5. A training device for a face-counterfeit video detection model, the training device comprising:

the video collecting module is suitable for collecting the original face video of the target person and generating a face fake video of the target person based on the original face video of the target person;

The first feature extraction module is suitable for tracking the face motion unit data, the sight estimation data and the head motion data of each frame of the original face video and the face fake video respectively to obtain a corresponding multivariable time sequence; and

the training module is suitable for training based on a double-flow neural network by taking the multivariate time sequence as training data to obtain a face fake video detection model; wherein the dual-flow neural network comprises: the system comprises a airspace branch network for extracting and obtaining the speaking mode characteristics of a target person, a time domain branch network for extracting the time correlation characteristics of a video, and a prediction layer for fusing and predicting the speaking mode characteristics of the target person and the time correlation characteristics of the video; the airspace branch network is used for: projecting the multivariate time sequence through a full connection layer and performing nonlinear activation through a nonlinear activation function; the target person speaking mode features are extracted and obtained based on the multi-variable time sequence after nonlinear activation through a plurality of encoders connected in sequence; the time domain branching network is used for: projecting the multivariate time sequence through a full connection layer and performing nonlinear activation through a nonlinear activation function; position encoding the nonlinear activated multivariate time series by a position encoder; and acquiring video time correlation features based on the multivariate time series after position encoding by a plurality of encoders connected in sequence, in each encoder, performing masked multi-head attention calculation on the specific data after position encoding, and then acquiring the video time correlation features by a feed-forward network.

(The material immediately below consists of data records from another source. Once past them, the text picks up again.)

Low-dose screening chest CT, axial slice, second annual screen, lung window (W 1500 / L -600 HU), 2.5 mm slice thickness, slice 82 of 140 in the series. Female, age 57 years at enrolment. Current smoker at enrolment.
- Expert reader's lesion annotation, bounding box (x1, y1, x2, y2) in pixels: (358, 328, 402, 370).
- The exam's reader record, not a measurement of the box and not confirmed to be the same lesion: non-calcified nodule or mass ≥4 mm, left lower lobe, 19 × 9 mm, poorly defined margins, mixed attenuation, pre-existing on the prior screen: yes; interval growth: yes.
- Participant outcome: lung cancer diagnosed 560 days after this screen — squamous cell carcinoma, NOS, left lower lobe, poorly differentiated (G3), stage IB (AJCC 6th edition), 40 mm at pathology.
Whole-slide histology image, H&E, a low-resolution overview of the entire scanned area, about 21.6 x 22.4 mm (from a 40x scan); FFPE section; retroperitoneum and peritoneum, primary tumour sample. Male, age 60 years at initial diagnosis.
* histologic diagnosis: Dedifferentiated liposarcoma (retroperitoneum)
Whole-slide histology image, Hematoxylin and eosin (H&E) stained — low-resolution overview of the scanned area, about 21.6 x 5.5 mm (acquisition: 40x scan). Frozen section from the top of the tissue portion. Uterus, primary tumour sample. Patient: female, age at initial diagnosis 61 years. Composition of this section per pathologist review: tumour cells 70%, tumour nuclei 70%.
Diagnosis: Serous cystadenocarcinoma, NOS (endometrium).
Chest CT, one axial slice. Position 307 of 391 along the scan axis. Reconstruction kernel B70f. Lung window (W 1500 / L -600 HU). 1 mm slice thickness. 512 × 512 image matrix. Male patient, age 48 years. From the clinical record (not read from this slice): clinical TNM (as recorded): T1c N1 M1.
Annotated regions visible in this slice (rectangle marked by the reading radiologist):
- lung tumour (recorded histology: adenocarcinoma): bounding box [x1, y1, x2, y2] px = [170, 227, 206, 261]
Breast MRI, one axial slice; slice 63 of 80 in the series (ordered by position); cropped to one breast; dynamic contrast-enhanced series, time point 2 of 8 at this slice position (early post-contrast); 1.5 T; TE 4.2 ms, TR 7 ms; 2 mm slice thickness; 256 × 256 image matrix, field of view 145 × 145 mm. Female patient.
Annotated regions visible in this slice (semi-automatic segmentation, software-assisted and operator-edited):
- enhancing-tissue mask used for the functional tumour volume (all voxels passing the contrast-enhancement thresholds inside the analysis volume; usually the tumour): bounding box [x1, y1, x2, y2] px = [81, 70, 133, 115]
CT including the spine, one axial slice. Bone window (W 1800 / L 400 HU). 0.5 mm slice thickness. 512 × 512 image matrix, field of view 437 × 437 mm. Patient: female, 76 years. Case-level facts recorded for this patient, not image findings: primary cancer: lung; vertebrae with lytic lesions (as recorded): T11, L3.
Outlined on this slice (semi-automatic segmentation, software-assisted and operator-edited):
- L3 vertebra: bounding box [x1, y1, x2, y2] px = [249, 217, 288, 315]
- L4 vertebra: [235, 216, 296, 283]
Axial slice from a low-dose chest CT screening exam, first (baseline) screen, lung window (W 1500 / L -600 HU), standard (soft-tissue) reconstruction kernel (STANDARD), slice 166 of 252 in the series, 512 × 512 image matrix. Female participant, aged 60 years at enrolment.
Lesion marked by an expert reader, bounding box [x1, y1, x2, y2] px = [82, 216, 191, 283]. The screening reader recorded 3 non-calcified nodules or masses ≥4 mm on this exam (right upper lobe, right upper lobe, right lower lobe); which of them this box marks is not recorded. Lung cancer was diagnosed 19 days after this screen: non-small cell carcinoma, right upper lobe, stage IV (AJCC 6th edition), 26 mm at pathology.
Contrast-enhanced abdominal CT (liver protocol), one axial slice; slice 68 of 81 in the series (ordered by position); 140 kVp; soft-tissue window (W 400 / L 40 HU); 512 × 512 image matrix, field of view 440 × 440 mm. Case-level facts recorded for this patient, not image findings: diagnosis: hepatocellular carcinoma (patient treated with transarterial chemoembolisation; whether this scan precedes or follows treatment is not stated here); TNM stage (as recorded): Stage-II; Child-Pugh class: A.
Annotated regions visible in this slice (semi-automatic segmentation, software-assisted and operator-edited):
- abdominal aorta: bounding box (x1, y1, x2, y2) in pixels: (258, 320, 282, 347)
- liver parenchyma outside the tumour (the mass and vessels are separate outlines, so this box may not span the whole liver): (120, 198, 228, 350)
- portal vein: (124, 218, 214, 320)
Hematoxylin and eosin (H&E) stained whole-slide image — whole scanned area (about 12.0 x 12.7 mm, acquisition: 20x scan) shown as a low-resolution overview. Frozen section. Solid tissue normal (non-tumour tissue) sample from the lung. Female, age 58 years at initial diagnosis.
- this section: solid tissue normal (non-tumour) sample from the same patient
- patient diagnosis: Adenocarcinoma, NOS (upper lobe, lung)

6. A detection apparatus for face-counterfeit video, the detection apparatus comprising:

the detection module is suitable for inputting the multivariate time sequence into a face fake video detection model to obtain a detection result of the face model to be detected; wherein the face-counterfeit video detection model is obtained according to the training method of the face-counterfeit video detection model of any one of claims 1 to 3.

7. A computing device, comprising: the device comprises a processor, a memory, a communication interface and a communication bus, wherein the processor, the memory and the communication interface complete communication with each other through the communication bus;

the memory is configured to store at least one executable instruction, where the executable instruction causes the processor to perform an operation corresponding to a training method of a face counterfeit video detection model according to any one of claims 1 to 3 or an operation corresponding to a detection method of a face counterfeit video according to claim 4.

8. A computer storage medium having stored therein at least one executable instruction for causing a processor to perform operations corresponding to the training method of a face counterfeit video detection model according to any one of claims 1 to 3 or operations corresponding to the detection method of a face counterfeit video according to claim 4.